[Stored items]
=======

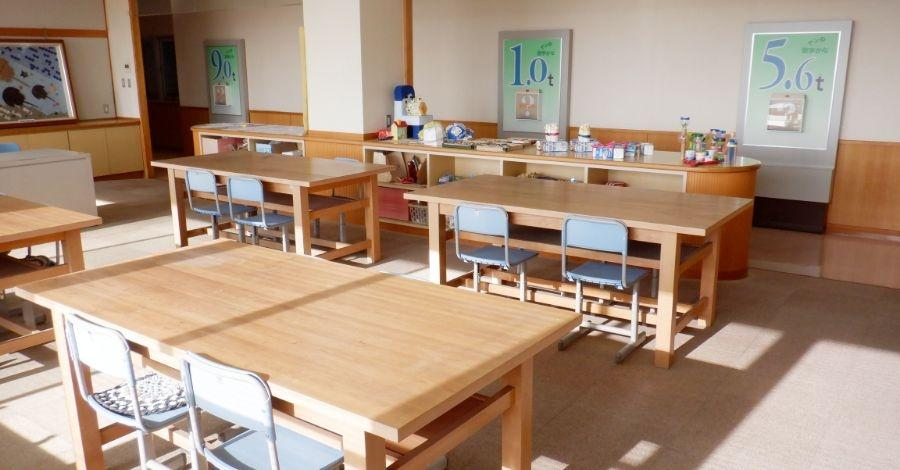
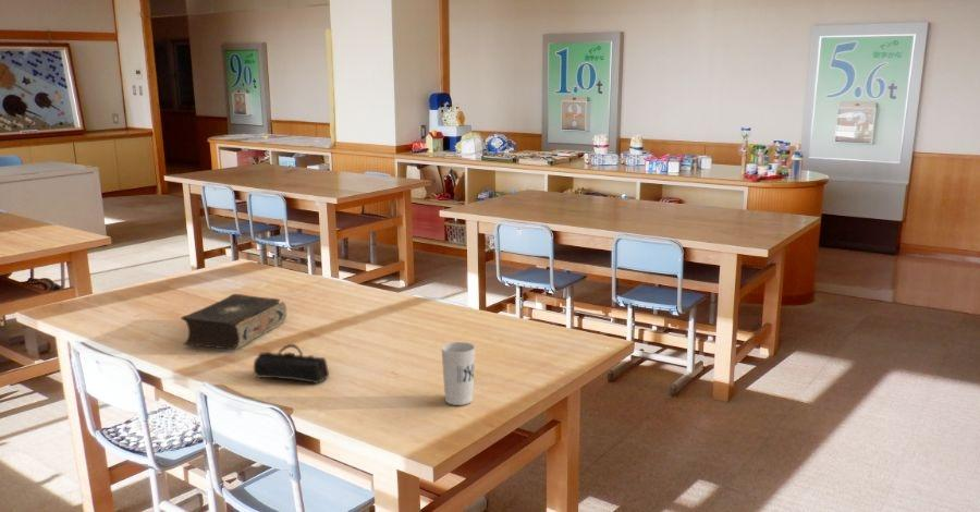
+ pencil case [253,343,330,385]
+ cup [440,341,477,406]
+ book [180,293,287,351]
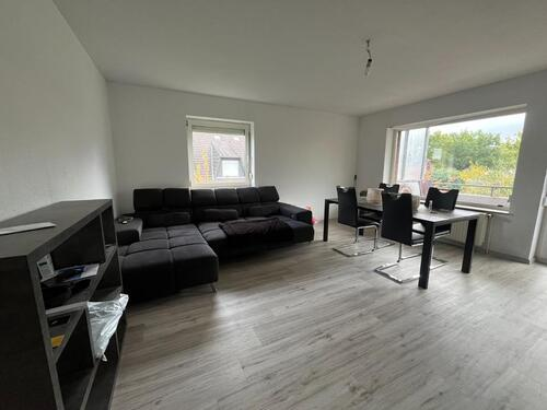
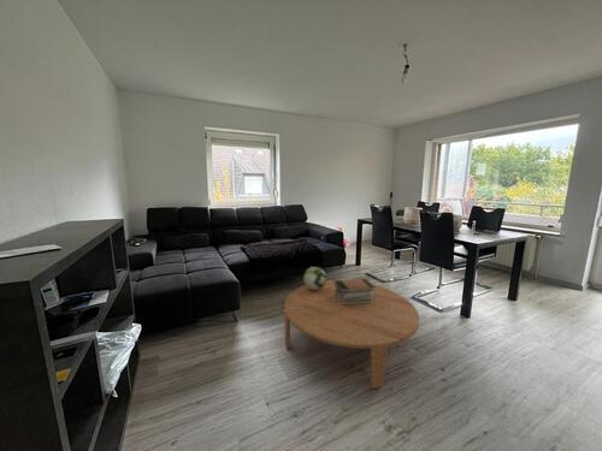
+ decorative sphere [302,266,327,290]
+ book stack [335,278,374,304]
+ coffee table [283,279,420,390]
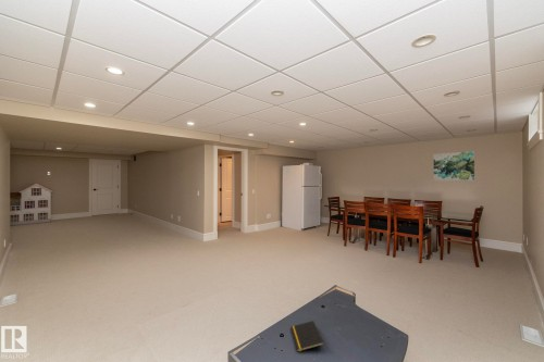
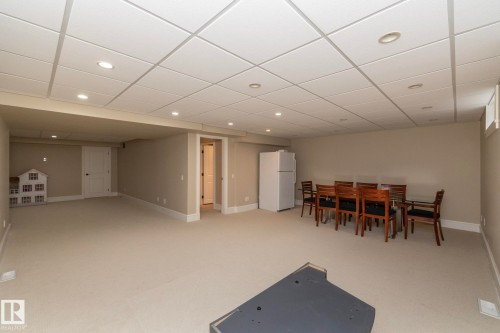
- wall art [433,150,475,182]
- notepad [289,320,325,352]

=======

Problem statement - Without including any picture, print every record exactly as written above.

Exercise solution -
+ pencil case [253,343,330,385]
+ cup [440,341,477,406]
+ book [180,293,287,351]
+ decorative sphere [302,266,327,290]
+ book stack [335,278,374,304]
+ coffee table [283,279,420,390]
- wall art [433,150,475,182]
- notepad [289,320,325,352]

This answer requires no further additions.